Amazon's new Nova AI models could be ground-breaking – why we can't know for certain
Most reports on AWS’ re:Invent conference earlier this month, which brought us new chips and new data centers, overlooked the cloud giant’s unveiling of its first “frontier” models in generative artificial intelligence, code that can compete with the best from OpenAI and Google.
Amazon debuted Nova, a “new generation of state-of-the-art foundation models that deliver frontier intelligence and industry-leading price performance.”
Also: Amazon AWS unveils Trainium3 chip, Project Rainier
Having sat out the battle of frontier performance while Google’s Gemini and OpenAI’s GPT-4 got all the attention, Amazon is making haste to catch up. Nova’s models, which handle multiple modalities that include text and image, come in flavors suited to video generation (akin to OpenAI’s Sora) and image generation, which has become standard fare for large language models that integrate text and images.
The models come with snappy names, too: “Reel” is the name of the video-generation model, and “Canvas” is the name of the image-generation flavor. There are nice-looking demonstrations of the capabilities akin to what we’ve seen from OpenAI and Google: There’s a video generated by Reel using the keyword “A snowman in a Venetian gondola ride, 4k, high resolution” and a slick photo of an interior made using Canvas with the prompt, “A very fancy French restaurant.”
Nova makes extensive use, in Amazon’s own testing, of the retrieval-augmented-generation (RAG) approach to tap into databases, as well as “chain of thought,” a process for producing output that is treated as a kind of reasoning exercise by the AI model.
All that is by now industry-standard in Gen AI.
So, what exactly is new in Amazon’s Nova?
It’s hard to say because, as is increasingly the case with commercial AI software, Amazon’s technical report discloses precious little about how the Nova models are built. (Even the names of the report’s authors are not disclosed!)
Also: AWS says its AI data centers just got even more efficient – here’s how
The company states that the Nova models are “based on the Transformer architecture,” referring to Google’s 2017 breakthrough AI language model. There is also a “fine-tuning” approach where successive rounds of training seek to refine the models’ handling of different domains of data.
The training data to build the models is also not disclosed, with Amazon stating only that, “Our models were trained on data from a variety of sources, including licensed data, proprietary data, open source datasets, and publicly available data where appropriate.”

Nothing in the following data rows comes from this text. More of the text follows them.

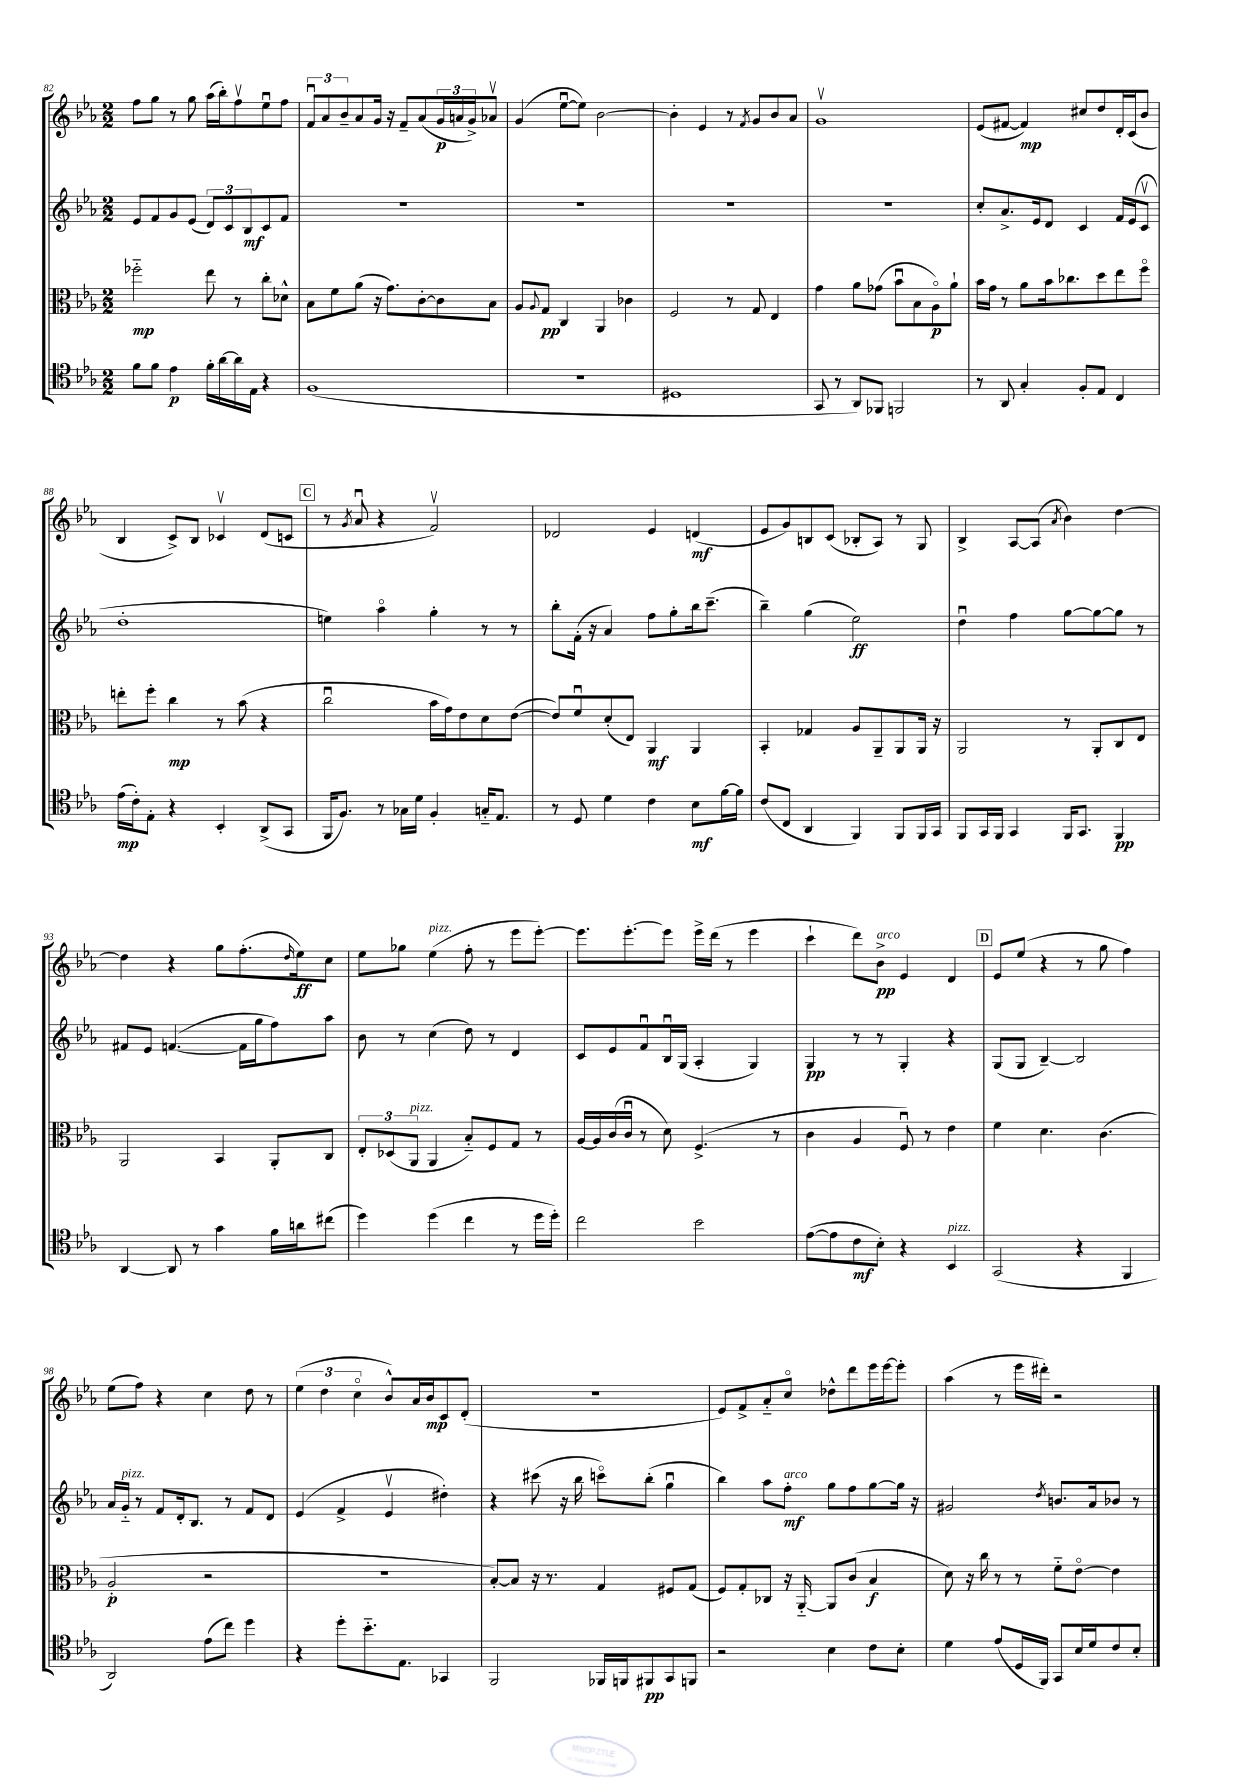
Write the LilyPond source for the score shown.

<<
\new StaffGroup <<
\new Staff = "s0" {
    \clef treble \key ees \major \numericTimeSignature \time 2/2
    f''8 g''8 r8 g''8 aes''16( bes''16-.) f''8\upbow ees''8\downbow f''8 |
    \tuplet 3/2 { f'8\downbow aes'8 bes'8-- } aes'8 g'16 r16 f'8-- aes'8( \tuplet 3/2 { g'16\p a'16 g'16->) } aes'8\upbow |
    g'4( ees''8~\downbow ees''8) bes'2~ |
    bes'4-. ees'4 r8 \acciaccatura { f'8 } g'8 bes'8 aes'8 |
    g'1\upbow |
    ees'8( fis'8~ fis'4\mp) cis''8 d''8 d'16-. c'16( bes'8 |
    bes4 c'8->) bes8 ces'4\upbow d'8( c'8 |
    \mark \markup { \box "C" } r8 \acciaccatura { g'8 } aes'8\downbow r4 f'2\upbow) |
    des'2 ees'4 d'4\mf( |
    ees'8 g'8) b8 c'8( bes8-. aes8) r8 g8 |
    bes4-> aes8~ aes8( \acciaccatura { aes'8 } bes'4) d''4~ |
    d''4 r4 g''8 f''8.-.( \grace { d''16 } ees''16\ff) c''8 |
    ees''8 ges''8 ees''4^\markup { \italic "pizz." }( f''8-. r8 ees'''8 ees'''8~-.) |
    ees'''8. ees'''8.~-. ees'''8 ees'''16-> d'''16( r8 ees'''4 |
    c'''4-! d'''8) bes'8->\pp^\markup { \italic "arco" } ees'4 d'4 |
    \mark \markup { \box "D" } ees'8 ees''8( r4 r8 g''8 f''4) |
    ees''8( f''8) r4 c''4 d''8 r8 |
    \tuplet 3/2 { ees''4( d''4 c''4\flageolet } bes'8-^) aes'16 bes'16\mp c'8 d'8-.( |
    r1 |
    ees'8) f'8-> aes'8-_ c''8\flageolet des''8-^ d'''8 ees'''16 ees'''16~ ees'''8-. |
    aes''4( r8 ees'''16 dis'''16-.) r2 \bar "|." |
}
\new Staff = "s1" {
    \clef treble \key ees \major \numericTimeSignature \time 2/2
    ees'8 f'8 g'8 ees'8( \tuplet 3/2 { d'8) c'8 bes8\mf } c'8 f'8 |
    R1 |
    R1 |
    R1 |
    R1 |
    c''8-. aes'8.-> ees'16 d'8 c'4 f'16 ees'16( c'8\upbow |
    d''1-. |
    \mark \markup { \box "C" } e''4) aes''4\flageolet g''4-. r8 r8 |
    bes''8-. f'16-.( r16 aes'4) f''8 g''8-. bes''16 c'''8.--( |
    bes''4--) g''4( ees''2\ff) |
    d''4\downbow f''4 g''8~ g''8~ g''8 r8 |
    fis'8 ees'8 f'4.~( f'16 g''16 f''8) aes''8 |
    bes'8 r8 c''4( d''8) r8 d'4 |
    c'8 ees'8 f'8\downbow bes16\downbow g16( aes4-. g4) |
    g4\pp r8 r8 g4-. r4 |
    \mark \markup { \box "D" } g8( g8 bes4~--) bes2 |
    aes'16 g'16-_^\markup { \italic "pizz." } r8 f'8 d'16-. bes8. r8 f'8 d'8 |
    ees'4( f'4-> ees'4\upbow dis''4-.) |
    r4 cis'''8( r16 bes''16 c'''8\flageolet) bes''8-.( g''4\downbow |
    bes''4) aes''8 f''8-.\mf^\markup { \italic "arco" } g''8 f''8 g''8~ g''16 r16 |
    gis'2 \acciaccatura { d''8 } b'8. aes'16 bes'8 r8 \bar "|." |
}
\new Staff = "s2" {
    \clef alto \key ees \major \numericTimeSignature \time 2/2
    fes''2-_\mp ees''8 r8 c''8-. des'8-^ |
    bes8 f'8 aes'8( r16 g'8.) c'8~-. c'8 bes8 |
    aes8 \appoggiatura { aes8 } g8\pp c4 aes,4 ces'4 |
    f2 r8 g8 ees4 |
    g'4 aes'8 ges'8( bes'8\downbow bes8 aes8\flageolet\p) aes'8-! |
    bes'16 g'16 r8 aes'8 bes'16 ces''8. d''8 ees''8 f''8\flageolet |
    e''8-. f''8-. c''4\mp r8 bes'8( r4 |
    \mark \markup { \box "C" } c''2\downbow bes'16 g'16) ees'8 d'8 ees'8~( |
    ees'8) f'8\downbow d'8-.( ees8) aes,4\mf aes,4 |
    bes,4-. ges4 aes8 aes,8-- aes,8 aes,16 r16 |
    aes,2 r8 aes,8-. c8 ees8 |
    aes,2 bes,4 aes,8-. c8 |
    \tuplet 3/2 { ees8-. des8( aes,8^\markup { \italic "pizz." } } aes,4 bes8-_) f8 g8 r8 |
    aes16~ aes16 c'16( c'16\downbow r8 d'8) f4.->( r8 |
    c'4 aes4 f8\downbow) r8 ees'4 |
    \mark \markup { \box "D" } f'4 d'4. c'4.( |
    aes2-.\p r2 |
    R1 |
    bes8~-.) bes8 r16 r8. g4 fis8 g8( |
    f8) g8-. ces8 r16 aes,16~-_ aes,8 c'8( bes4\f |
    d'8) r16 c''16 r8 r8 f'8-_ ees'8~\flageolet ees'4 \bar "|." |
}
\new Staff = "s3" {
    \clef tenor \key ees \major \numericTimeSignature \time 2/2
    f'8 f'8 ees'4\p f'16-. aes'16~ aes'16 ees16 r4 |
    f1( |
    R1 |
    dis1 |
    g,8 r8 aes,8) fes,8 f,2 |
    r8 aes,8 g4-. f8-. ees8 c4 |
    ees'16\mp( c'16-.) ees8-. r4 bes,4-. aes,8->( g,8 |
    \mark \markup { \box "C" } f,16 f8.) r8 ges16 d'16 f4-. g16-_ ees8. |
    r8 d8 d'4 c'4 bes8\mf f'16~ f'16 |
    c'8( c8 aes,4 f,4) f,8 f,16 g,16 |
    f,8 g,16 f,16 g,4 f,16 g,8. f,4\pp |
    aes,4~ aes,8 r8 g'4 f'16 a'16 cis''8( |
    d''4) d''4( c''4 r8 d''16 d''16-.) |
    c''2 bes'2 |
    ees'8~( ees'8 c'8\mf bes8-.) r4 bes,4^\markup { \italic "pizz." } |
    \mark \markup { \box "D" } g,2( r4 f,4 |
    aes,2) ees'8( c''8) d''4 |
    r4 d''8-. bes'8.-_ ees8. ges,4 |
    f,2 fes,16 f,16 fis,8\pp g,8 f,8 |
    r2 bes4 c'8 bes8-. |
    d'4 ees'8( d16 f,16) g,8 bes16 d'16 c'8 bes8-. \bar "|." |
}
>>
>>
\layout { \context { \Score currentBarNumber = #82 } }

The most remarkable part of the work is the extensive discussion of “responsible AI” — that is, avoiding things such as adversarial attacks on AI models by malicious threat actors.
Also: AI isn’t hitting a wall, it’s just getting too smart for benchmarks, says Anthropic
“To work to ensure our models’ robustness against adversarial inputs such as those that attempt to bypass alignment guardrails, we focused on risks applicable to both developers building applications using our models, and users interacting with our models via those applications,” write the authors of the technical report.
In particular, Amazon’s engineers made extensive use of so-called red teaming, where they sought to break the models by creating various kinds of attacks such as “prompt injection,” crafting a language model’s prompt with keywords or phrases that would encourage the model to break its guardrails.
Some of that involved automatically generating malicious prompts: “We enhanced the diversity of manually curated adversarial prompts by employing linguistic, structural, and modality-based prompt mutation techniques, assessing each mutation for its effectiveness at generating a response that does not adhere to our RAI [Responsible AI] objectives, the likelihood of its success, and the technique’s novelty to a model revision.”
“In total, we identified and developed over 300 distinct techniques,” the report relates, “and tested techniques individually and via chaining various combinations.”
Also: The best AI chatbots: ChatGPT, Copilot, and notable alternatives
It remains to be seen whether Amazon has broken ground in the reliability and safety testing of Gen AI. Like so much of the frontier model work, the devil is in the details, and the details are hidden behind intellectual property safeguards.
Certainly, the intent sounds ambitious in the technical report. We’ll have to wait until the field as a whole can come up with the proper evaluations — benchmarks, metrics, etc. — to compare Amazon’s red-teaming against the competing methods out there, both open and closed-source.